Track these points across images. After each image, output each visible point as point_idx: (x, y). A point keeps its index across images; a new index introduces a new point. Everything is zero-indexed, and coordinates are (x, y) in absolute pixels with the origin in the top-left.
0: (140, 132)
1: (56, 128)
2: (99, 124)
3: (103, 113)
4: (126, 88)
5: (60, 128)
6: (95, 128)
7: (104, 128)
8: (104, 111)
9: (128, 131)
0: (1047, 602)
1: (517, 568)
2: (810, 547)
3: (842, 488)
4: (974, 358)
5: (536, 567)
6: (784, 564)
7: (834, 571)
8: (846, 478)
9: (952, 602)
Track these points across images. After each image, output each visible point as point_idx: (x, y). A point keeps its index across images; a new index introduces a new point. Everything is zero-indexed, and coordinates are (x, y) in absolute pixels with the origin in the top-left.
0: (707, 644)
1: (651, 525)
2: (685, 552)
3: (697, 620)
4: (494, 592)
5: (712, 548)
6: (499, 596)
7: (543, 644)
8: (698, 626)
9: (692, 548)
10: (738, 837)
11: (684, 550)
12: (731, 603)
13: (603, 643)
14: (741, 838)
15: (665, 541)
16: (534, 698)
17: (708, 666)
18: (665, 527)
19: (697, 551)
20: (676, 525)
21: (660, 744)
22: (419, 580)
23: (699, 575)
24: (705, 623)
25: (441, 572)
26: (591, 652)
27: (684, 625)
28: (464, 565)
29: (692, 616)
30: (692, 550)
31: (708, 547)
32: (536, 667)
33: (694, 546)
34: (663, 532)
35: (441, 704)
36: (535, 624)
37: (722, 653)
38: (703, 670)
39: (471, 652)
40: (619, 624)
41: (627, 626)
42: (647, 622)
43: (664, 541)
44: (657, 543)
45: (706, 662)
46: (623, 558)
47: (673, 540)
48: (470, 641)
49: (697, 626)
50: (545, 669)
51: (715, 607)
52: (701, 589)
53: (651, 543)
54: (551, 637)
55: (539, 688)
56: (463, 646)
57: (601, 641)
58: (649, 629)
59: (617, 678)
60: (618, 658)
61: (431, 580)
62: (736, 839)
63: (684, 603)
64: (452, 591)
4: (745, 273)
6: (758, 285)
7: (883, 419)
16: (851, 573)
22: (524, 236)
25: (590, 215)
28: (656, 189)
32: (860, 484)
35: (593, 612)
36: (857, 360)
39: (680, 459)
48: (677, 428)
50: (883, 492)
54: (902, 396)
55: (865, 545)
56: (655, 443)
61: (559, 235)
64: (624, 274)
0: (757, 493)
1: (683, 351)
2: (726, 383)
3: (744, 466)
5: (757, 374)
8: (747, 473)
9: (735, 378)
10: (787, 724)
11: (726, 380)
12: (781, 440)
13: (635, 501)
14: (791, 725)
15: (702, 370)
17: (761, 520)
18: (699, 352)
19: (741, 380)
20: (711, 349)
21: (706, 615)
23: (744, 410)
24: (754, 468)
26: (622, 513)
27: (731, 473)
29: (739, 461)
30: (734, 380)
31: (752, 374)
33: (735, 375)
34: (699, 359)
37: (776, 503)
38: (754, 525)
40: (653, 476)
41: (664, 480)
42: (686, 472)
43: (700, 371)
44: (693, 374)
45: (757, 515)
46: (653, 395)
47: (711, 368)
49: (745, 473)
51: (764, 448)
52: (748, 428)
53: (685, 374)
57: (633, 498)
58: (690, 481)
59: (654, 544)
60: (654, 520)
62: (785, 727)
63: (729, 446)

★ ★ ★ ★ ★

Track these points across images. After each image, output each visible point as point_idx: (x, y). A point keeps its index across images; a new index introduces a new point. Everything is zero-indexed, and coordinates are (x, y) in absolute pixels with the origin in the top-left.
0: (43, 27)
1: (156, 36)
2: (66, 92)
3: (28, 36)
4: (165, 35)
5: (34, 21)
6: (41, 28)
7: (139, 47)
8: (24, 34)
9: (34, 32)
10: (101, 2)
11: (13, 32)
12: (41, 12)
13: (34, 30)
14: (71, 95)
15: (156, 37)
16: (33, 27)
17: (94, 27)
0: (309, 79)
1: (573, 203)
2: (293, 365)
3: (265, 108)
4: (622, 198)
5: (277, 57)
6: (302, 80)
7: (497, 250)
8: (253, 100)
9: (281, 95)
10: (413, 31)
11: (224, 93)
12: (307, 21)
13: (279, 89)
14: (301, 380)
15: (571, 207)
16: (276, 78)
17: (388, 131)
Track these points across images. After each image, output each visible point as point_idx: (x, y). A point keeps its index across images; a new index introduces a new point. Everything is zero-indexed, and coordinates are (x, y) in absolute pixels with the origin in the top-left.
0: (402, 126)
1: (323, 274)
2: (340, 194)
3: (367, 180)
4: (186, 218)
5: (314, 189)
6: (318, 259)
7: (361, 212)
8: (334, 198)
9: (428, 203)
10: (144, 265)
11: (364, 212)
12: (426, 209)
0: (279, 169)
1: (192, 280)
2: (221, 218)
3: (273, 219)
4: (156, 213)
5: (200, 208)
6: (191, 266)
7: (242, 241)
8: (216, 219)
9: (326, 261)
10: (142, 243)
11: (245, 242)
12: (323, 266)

★ ★ ★ ★ ★

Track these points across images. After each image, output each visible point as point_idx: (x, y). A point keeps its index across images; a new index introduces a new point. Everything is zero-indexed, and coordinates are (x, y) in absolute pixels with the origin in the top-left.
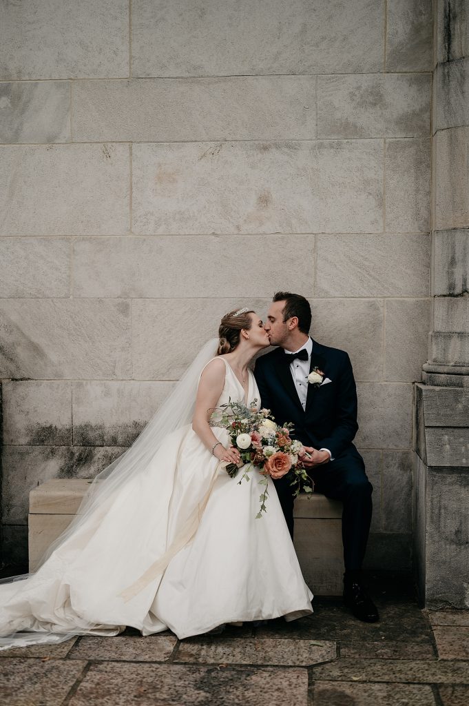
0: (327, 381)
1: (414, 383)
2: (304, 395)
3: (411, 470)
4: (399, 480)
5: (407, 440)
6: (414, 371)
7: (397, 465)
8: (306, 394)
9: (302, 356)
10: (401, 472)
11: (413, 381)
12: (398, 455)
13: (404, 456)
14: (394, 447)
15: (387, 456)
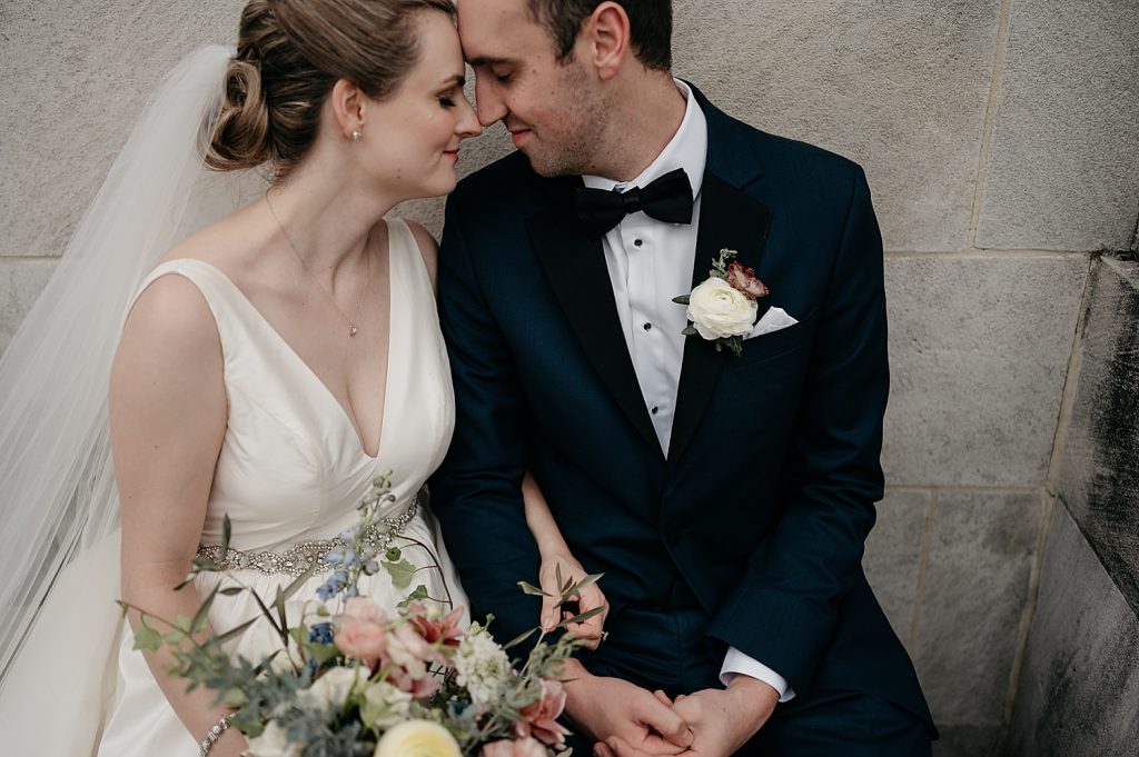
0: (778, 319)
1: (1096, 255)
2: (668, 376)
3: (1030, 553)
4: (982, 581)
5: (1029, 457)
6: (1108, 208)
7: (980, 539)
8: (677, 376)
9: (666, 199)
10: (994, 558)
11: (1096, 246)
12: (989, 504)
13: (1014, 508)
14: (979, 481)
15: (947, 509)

★ ★ ★ ★ ★

→ Exercise details
Once you find the line with "48: (470, 641)" above, print it and every line after it up to and including the line with "63: (684, 603)", exactly as written and nothing else.

→ Answer space
48: (470, 641)
49: (697, 626)
50: (545, 669)
51: (715, 607)
52: (701, 589)
53: (651, 543)
54: (551, 637)
55: (539, 688)
56: (463, 646)
57: (601, 641)
58: (649, 629)
59: (617, 678)
60: (618, 658)
61: (431, 580)
62: (736, 839)
63: (684, 603)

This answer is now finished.